Added John Rañon, president of the Centro Español that now rents space in their historic building, “We’re thrilled at the result of their work. We have come to admire their passion and skill.”
Quillian said they first try to restore an entire historic window and then turn to replication without “cutting corners.”
If the original screen was made of bronze, they use bronze rather than aluminum or fiberglass as modern ones typically use.
Still, Davis said, most windows from historic buildings are made of “old-growth wood,” defined as wood from forests that are hundreds of years old.
That is hard to find because “America was deforested to build America,” she said.

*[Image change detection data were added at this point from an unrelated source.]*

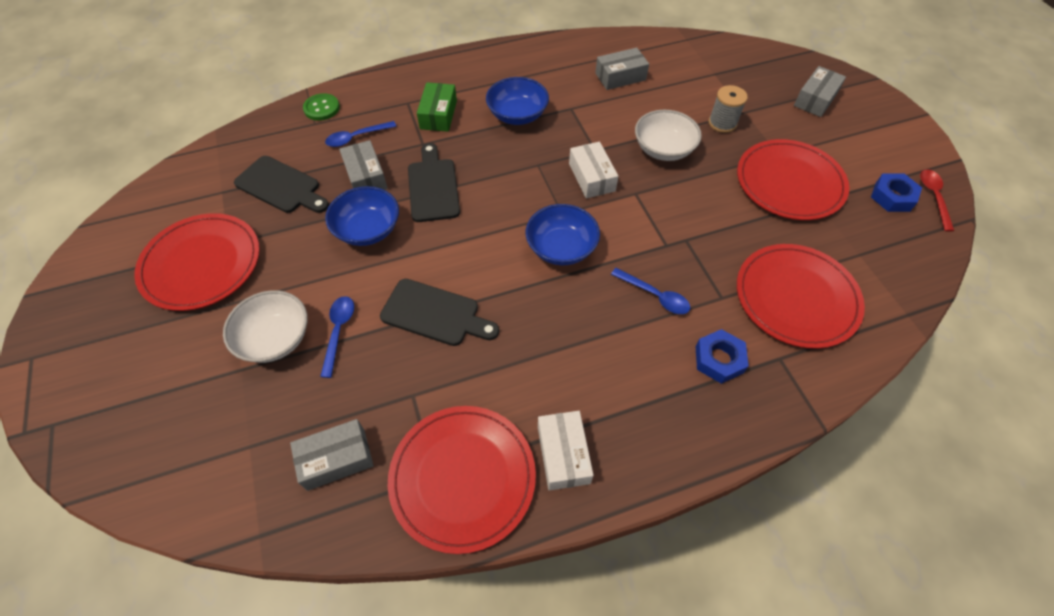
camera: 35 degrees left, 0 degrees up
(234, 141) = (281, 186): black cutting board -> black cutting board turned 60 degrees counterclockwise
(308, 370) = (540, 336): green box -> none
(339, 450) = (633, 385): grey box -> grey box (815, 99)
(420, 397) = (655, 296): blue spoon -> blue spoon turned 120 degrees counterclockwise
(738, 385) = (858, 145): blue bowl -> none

So, Wood Window Makeover uses Accoya lumber, which Davis said is closest available to old growth in durability and texture.
“It has a 50-year guarantee,” she said.
It wasn’t until the 1940s, Davis said, that windows were made with what her company considers “planned obsolescence,” the process of designing a product with a short shelf life.
So, Wood Window Makeover does not consider a window made after 1940 to be historic.
Most buildings, including the Centro Español and F. Lozano Cigar Factory, require a hybrid of restoration and replication, Davis said. “The goal is for any replication to be indistinguishable from the original and to be created with the same intent as the original artisan — functionality, beauty and longevity.”
The replication or restoration of a single window could take hours, she said, or days, depending on the condition.
Multiply that by the 1.6 million historic windows that Quillian estimates are in the area and he said it should be obvious why there is a need to train artisans for his industry.
“There was once a focus on a love of beauty and craftsmanship that seems to be just disappearing from our culture,” Quillian said. “We can bring that back. It doesn’t have to end.”
Correction: The city of Tampa owns the West Tampa Centro Espanol building. A previous version of the story listed the wrong owner.